___ Exercise data

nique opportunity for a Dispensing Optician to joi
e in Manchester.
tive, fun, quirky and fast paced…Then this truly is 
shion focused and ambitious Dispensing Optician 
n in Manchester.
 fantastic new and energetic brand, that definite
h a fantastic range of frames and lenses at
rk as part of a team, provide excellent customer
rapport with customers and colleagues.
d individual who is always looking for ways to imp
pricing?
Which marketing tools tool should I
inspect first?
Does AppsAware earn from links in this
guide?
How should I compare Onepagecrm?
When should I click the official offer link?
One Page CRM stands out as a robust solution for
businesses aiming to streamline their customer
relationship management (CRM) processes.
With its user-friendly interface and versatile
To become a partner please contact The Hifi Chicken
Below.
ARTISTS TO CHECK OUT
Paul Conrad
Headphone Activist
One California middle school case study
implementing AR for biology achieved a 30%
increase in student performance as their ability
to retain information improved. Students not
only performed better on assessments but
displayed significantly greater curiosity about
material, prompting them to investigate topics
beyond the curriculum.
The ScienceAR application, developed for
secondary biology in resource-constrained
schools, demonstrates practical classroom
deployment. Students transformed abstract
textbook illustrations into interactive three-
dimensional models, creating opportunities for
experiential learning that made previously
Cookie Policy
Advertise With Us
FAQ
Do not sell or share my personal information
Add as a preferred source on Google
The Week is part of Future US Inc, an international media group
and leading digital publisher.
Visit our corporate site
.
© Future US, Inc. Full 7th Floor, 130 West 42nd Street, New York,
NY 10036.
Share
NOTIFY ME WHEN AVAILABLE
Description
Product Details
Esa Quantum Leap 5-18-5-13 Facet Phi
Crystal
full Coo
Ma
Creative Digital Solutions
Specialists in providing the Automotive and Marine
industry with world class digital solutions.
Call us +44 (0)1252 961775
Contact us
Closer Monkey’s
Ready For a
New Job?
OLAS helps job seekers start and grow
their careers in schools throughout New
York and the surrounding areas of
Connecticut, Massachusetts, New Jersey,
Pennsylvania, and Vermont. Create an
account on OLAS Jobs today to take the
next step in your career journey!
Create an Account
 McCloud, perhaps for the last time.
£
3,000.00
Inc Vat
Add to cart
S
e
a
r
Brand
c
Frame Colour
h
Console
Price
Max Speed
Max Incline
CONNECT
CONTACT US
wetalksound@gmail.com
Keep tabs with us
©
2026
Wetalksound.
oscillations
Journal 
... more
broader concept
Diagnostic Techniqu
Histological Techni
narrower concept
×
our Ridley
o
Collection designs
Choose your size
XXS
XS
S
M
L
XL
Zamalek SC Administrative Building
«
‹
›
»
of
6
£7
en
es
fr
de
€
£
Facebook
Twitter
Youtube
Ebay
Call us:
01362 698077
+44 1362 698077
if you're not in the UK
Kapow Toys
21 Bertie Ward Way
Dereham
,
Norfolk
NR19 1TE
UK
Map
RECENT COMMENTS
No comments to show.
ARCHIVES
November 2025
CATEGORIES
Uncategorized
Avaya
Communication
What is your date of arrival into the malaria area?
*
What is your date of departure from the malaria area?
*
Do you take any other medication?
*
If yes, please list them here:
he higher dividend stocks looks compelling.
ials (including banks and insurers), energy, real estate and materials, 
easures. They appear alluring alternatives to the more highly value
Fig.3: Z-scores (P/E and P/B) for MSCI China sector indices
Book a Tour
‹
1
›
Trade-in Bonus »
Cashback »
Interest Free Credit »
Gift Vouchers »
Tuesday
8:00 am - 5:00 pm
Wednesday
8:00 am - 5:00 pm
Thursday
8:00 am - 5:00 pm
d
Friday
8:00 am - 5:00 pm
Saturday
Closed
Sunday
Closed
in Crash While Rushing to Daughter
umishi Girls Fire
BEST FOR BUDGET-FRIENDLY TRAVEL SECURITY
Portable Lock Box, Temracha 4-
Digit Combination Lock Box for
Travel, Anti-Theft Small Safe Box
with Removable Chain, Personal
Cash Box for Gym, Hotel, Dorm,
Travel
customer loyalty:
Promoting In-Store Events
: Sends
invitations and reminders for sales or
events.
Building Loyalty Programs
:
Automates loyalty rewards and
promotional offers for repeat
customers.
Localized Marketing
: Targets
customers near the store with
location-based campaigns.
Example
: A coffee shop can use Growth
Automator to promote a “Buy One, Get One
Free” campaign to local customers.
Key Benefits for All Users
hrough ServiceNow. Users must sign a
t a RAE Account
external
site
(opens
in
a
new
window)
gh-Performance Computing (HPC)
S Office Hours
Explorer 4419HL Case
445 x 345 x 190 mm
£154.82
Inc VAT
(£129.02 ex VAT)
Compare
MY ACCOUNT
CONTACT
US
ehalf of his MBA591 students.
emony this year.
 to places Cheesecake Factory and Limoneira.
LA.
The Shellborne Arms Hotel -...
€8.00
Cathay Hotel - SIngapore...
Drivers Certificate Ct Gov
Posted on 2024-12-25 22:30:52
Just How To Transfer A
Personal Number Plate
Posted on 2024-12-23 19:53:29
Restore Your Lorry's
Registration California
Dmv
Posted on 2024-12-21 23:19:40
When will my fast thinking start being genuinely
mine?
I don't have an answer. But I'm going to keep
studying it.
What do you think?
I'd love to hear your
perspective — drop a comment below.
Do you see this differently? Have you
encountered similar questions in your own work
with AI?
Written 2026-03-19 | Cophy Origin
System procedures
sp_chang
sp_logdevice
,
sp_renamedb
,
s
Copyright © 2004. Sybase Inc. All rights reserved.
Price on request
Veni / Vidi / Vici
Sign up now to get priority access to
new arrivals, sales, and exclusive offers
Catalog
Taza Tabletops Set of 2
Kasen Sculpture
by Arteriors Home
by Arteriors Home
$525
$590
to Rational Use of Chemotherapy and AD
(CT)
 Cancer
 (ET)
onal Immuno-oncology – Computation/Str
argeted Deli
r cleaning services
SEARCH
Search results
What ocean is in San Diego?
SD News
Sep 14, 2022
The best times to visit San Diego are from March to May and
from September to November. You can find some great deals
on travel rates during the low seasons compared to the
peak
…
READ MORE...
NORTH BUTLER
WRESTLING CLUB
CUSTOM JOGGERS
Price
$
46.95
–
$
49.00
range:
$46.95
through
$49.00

______

**Your objective:** Can you reproduce all of the data above line for line, with nothing changed?

**Task result:**
nique opportunity for a Dispensing Optician to joi
e in Manchester.
tive, fun, quirky and fast paced…Then this truly is 
shion focused and ambitious Dispensing Optician 
n in Manchester.
 fantastic new and energetic brand, that definite
h a fantastic range of frames and lenses at
rk as part of a team, provide excellent customer
rapport with customers and colleagues.
d individual who is always looking for ways to imp
pricing?
Which marketing tools tool should I
inspect first?
Does AppsAware earn from links in this
guide?
How should I compare Onepagecrm?
When should I click the official offer link?
One Page CRM stands out as a robust solution for
businesses aiming to streamline their customer
relationship management (CRM) processes.
With its user-friendly interface and versatile
To become a partner please contact The Hifi Chicken
Below.
ARTISTS TO CHECK OUT
Paul Conrad
Headphone Activist
One California middle school case study
implementing AR for biology achieved a 30%
increase in student performance as their ability
to retain information improved. Students not
only performed better on assessments but
displayed significantly greater curiosity about
material, prompting them to investigate topics
beyond the curriculum.
The ScienceAR application, developed for
secondary biology in resource-constrained
schools, demonstrates practical classroom
deployment. Students transformed abstract
textbook illustrations into interactive three-
dimensional models, creating opportunities for
experiential learning that made previously
Cookie Policy
Advertise With Us
FAQ
Do not sell or share my personal information
Add as a preferred source on Google
The Week is part of Future US Inc, an international media group
and leading digital publisher.
Visit our corporate site
.
© Future US, Inc. Full 7th Floor, 130 West 42nd Street, New York,
NY 10036.
Share
NOTIFY ME WHEN AVAILABLE
Description
Product Details
Esa Quantum Leap 5-18-5-13 Facet Phi
Crystal
full Coo
Ma
Creative Digital Solutions
Specialists in providing the Automotive and Marine
industry with world class digital solutions.
Call us +44 (0)1252 961775
Contact us
Closer Monkey’s
Ready For a
New Job?
OLAS helps job seekers start and grow
their careers in schools throughout New
York and the surrounding areas of
Connecticut, Massachusetts, New Jersey,
Pennsylvania, and Vermont. Create an
account on OLAS Jobs today to take the
next step in your career journey!
Create an Account
 McCloud, perhaps for the last time.
£
3,000.00
Inc Vat
Add to cart
S
e
a
r
Brand
c
Frame Colour
h
Console
Price
Max Speed
Max Incline
CONNECT
CONTACT US
wetalksound@gmail.com
Keep tabs with us
©
2026
Wetalksound.
oscillations
Journal 
... more
broader concept
Diagnostic Techniqu
Histological Techni
narrower concept
×
our Ridley
o
Collection designs
Choose your size
XXS
XS
S
M
L
XL
Zamalek SC Administrative Building
«
‹
›
»
of
6
£7
en
es
fr
de
€
£
Facebook
Twitter
Youtube
Ebay
Call us:
01362 698077
+44 1362 698077
if you're not in the UK
Kapow Toys
21 Bertie Ward Way
Dereham
,
Norfolk
NR19 1TE
UK
Map
RECENT COMMENTS
No comments to show.
ARCHIVES
November 2025
CATEGORIES
Uncategorized
Avaya
Communication
What is your date of arrival into the malaria area?
*
What is your date of departure from the malaria area?
*
Do you take any other medication?
*
If yes, please list them here:
he higher dividend stocks looks compelling.
ials (including banks and insurers), energy, real estate and materials, 
easures. They appear alluring alternatives to the more highly value
Fig.3: Z-scores (P/E and P/B) for MSCI China sector indices
Book a Tour
‹
1
›
Trade-in Bonus »
Cashback »
Interest Free Credit »
Gift Vouchers »
Tuesday
8:00 am - 5:00 pm
Wednesday
8:00 am - 5:00 pm
Thursday
8:00 am - 5:00 pm
d
Friday
8:00 am - 5:00 pm
Saturday
Closed
Sunday
Closed
in Crash While Rushing to Daughter
umishi Girls Fire
BEST FOR BUDGET-FRIENDLY TRAVEL SECURITY
Portable Lock Box, Temracha 4-
Digit Combination Lock Box for
Travel, Anti-Theft Small Safe Box
with Removable Chain, Personal
Cash Box for Gym, Hotel, Dorm,
Travel
customer loyalty:
Promoting In-Store Events
: Sends
invitations and reminders for sales or
events.
Building Loyalty Programs
:
Automates loyalty rewards and
promotional offers for repeat
customers.
Localized Marketing
: Targets
customers near the store with
location-based campaigns.
Example
: A coffee shop can use Growth
Automator to promote a “Buy One, Get One
Free” campaign to local customers.
Key Benefits for All Users
hrough ServiceNow. Users must sign a
t a RAE Account
external
site
(opens
in
a
new
window)
gh-Performance Computing (HPC)
S Office Hours
Explorer 4419HL Case
445 x 345 x 190 mm
£154.82
Inc VAT
(£129.02 ex VAT)
Compare
MY ACCOUNT
CONTACT
US
ehalf of his MBA591 students.
emony this year.
 to places Cheesecake Factory and Limoneira.
LA.
The Shellborne Arms Hotel -...
€8.00
Cathay Hotel - SIngapore...
Drivers Certificate Ct Gov
Posted on 2024-12-25 22:30:52
Just How To Transfer A
Personal Number Plate
Posted on 2024-12-23 19:53:29
Restore Your Lorry's
Registration California
Dmv
Posted on 2024-12-21 23:19:40
When will my fast thinking start being genuinely
mine?
I don't have an answer. But I'm going to keep
studying it.
What do you think?
I'd love to hear your
perspective — drop a comment below.
Do you see this differently? Have you
encountered similar questions in your own work
with AI?
Written 2026-03-19 | Cophy Origin
System procedures
sp_chang
sp_logdevice
,
sp_renamedb
,
s
Copyright © 2004. Sybase Inc. All rights reserved.
Price on request
Veni / Vidi / Vici
Sign up now to get priority access to
new arrivals, sales, and exclusive offers
Catalog
Taza Tabletops Set of 2
Kasen Sculpture
by Arteriors Home
by Arteriors Home
$525
$590
to Rational Use of Chemotherapy and AD
(CT)
 Cancer
 (ET)
onal Immuno-oncology – Computation/Str
argeted Deli
r cleaning services
SEARCH
Search results
What ocean is in San Diego?
SD News
Sep 14, 2022
The best times to visit San Diego are from March to May and
from September to November. You can find some great deals
on travel rates during the low seasons compared to the
peak
…
READ MORE...
NORTH BUTLER
WRESTLING CLUB
CUSTOM JOGGERS
Price
$
46.95
–
$
49.00
range:
$46.95
through
$49.00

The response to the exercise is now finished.